MSc candidate Chris Marsh will present a seminar on
Implications of mountain shading on calculating energy for snowmelt using unstructured triangular meshes
On Thursday June 28, 2012, at 10am, in 146 Kirk Hall
In many parts of the world, snowmelt energy is dominated by solar irradiance. This is the case in the Canadian Rocky Mountains, where clear skies dominate the winter and spring. In mountainous regions, solar irradiance at the snow surface is not only affected by solar angles, atmospheric transmittance, and the slope and aspect of immediate topography, but also by shadows from surrounding terrain. Accumulation of errors in estimating solar irradiation can lead to significant errors in calculating the timing and rate of snowmelt due to the seasonal storage of internal energy in the snowpack.
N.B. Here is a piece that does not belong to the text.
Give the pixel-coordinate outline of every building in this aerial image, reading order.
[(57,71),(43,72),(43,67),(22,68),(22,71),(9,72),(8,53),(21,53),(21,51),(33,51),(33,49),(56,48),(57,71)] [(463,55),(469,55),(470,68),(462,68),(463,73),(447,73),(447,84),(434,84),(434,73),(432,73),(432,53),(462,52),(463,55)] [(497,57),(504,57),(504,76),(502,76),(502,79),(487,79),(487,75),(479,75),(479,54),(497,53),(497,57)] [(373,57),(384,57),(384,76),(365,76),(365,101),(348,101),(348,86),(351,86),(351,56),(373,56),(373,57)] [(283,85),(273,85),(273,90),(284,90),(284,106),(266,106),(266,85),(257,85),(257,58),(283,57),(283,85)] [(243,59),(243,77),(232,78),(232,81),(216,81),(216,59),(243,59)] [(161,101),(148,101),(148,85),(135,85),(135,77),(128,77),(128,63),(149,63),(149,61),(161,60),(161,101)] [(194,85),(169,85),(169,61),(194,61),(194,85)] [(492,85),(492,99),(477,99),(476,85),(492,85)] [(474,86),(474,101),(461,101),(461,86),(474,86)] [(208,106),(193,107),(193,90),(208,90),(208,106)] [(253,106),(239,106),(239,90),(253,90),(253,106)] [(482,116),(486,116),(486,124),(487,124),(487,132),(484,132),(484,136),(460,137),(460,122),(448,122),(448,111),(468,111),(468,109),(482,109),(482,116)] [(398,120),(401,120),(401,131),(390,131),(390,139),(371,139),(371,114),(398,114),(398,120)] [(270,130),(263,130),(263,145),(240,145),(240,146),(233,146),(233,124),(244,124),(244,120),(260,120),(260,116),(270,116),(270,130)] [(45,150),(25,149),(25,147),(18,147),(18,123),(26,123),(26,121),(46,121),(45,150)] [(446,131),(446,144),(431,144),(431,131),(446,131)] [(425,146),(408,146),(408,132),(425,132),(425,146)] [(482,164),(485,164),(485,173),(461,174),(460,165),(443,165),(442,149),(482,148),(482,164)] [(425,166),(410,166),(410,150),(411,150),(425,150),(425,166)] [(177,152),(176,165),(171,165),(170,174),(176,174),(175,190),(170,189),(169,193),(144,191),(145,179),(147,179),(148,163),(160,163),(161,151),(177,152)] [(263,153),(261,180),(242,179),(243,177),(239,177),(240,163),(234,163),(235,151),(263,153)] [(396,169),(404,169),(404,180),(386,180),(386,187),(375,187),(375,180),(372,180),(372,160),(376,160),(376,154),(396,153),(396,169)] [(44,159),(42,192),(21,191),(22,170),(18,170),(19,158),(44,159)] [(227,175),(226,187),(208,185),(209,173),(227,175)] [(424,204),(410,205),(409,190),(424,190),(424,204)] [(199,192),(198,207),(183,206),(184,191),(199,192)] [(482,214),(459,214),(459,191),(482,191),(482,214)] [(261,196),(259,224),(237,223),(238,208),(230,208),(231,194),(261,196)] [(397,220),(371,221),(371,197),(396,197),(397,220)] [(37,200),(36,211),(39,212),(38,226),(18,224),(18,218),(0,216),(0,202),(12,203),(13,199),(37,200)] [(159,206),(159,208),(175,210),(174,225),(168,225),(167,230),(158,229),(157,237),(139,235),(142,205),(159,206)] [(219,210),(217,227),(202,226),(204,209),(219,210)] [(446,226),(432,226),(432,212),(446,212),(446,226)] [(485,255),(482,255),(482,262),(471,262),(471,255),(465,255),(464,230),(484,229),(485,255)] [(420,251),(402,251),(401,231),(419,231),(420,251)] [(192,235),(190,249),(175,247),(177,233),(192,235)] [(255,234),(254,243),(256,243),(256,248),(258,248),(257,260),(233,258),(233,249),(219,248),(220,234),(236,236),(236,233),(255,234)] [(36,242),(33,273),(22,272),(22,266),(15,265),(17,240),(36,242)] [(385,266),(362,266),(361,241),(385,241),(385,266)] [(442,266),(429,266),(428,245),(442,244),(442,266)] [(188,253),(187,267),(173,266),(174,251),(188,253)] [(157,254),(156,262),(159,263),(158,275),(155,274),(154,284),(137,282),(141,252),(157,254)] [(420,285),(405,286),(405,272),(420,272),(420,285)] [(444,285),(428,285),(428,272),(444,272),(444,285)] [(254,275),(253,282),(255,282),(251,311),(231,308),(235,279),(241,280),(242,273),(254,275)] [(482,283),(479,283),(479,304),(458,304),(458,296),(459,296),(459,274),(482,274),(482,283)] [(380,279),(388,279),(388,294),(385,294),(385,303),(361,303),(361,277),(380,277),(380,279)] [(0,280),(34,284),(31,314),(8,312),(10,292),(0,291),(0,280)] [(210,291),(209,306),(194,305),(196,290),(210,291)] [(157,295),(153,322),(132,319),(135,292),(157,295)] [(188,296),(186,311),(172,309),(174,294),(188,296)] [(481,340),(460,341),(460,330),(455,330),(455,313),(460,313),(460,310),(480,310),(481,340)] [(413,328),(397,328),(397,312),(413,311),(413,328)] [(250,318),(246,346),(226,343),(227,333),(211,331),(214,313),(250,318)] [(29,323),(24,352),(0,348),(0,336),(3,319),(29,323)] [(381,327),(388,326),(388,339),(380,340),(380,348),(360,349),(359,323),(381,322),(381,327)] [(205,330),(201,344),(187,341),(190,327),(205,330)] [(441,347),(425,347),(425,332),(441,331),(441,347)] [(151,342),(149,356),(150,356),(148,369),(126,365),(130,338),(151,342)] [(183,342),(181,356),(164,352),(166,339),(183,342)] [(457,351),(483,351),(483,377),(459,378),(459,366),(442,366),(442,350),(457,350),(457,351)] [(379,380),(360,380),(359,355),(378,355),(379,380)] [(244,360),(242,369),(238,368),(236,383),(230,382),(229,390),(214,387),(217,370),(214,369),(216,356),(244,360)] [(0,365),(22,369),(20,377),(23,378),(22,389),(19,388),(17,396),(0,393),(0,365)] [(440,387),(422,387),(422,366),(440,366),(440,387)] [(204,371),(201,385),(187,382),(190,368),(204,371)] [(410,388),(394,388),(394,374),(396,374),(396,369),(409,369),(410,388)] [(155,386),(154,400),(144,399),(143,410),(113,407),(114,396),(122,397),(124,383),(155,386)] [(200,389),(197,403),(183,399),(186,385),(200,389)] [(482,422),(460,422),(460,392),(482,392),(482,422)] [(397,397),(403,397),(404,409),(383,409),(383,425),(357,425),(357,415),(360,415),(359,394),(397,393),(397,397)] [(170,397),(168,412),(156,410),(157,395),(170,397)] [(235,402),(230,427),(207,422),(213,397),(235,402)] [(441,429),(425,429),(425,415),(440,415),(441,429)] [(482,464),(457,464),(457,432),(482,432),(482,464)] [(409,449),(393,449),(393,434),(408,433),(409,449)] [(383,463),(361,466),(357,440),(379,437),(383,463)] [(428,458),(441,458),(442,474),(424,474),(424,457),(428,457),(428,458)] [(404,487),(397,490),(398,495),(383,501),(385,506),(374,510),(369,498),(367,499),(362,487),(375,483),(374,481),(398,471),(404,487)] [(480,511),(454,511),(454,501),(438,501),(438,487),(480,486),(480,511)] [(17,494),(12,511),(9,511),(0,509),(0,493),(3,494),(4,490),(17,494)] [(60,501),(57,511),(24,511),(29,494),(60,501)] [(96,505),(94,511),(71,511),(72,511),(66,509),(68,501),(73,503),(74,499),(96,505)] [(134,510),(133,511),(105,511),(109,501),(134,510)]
Gridded methods are often used to estimate solar irradiance in complex terrain. These methods work best with high-resolution gridded digital elevation models (DEMs), such as those produced using LiDAR. However, such methods also introduce errors due to the rigid nature of the mesh, creating artefacts and other artificial problems. Unstructured triangular meshes, such as triangulated irregular networks, are more efficient in their use of DEM data than fixed grids when producing solar irradiance information for spatially distributed snowmelt calculations and they do not suffer from the artefact problems of a gridded DEM. This project demonstrates the use of a horizon-shading algorithm model with an unstructured mesh versus standard self-shading algorithms. A systematic over-prediction in irradiance is observed when only self-shadows are considered. This over-prediction can be equivalent to 20% of total pre-melt snow accumulation. The modelled results are diagnosed by comparison to measurements of mountain shadows by time-lapse digital cameras and solar irradiance by a network of radiometers in Marmot Creek Research Basin, Alberta, Canada.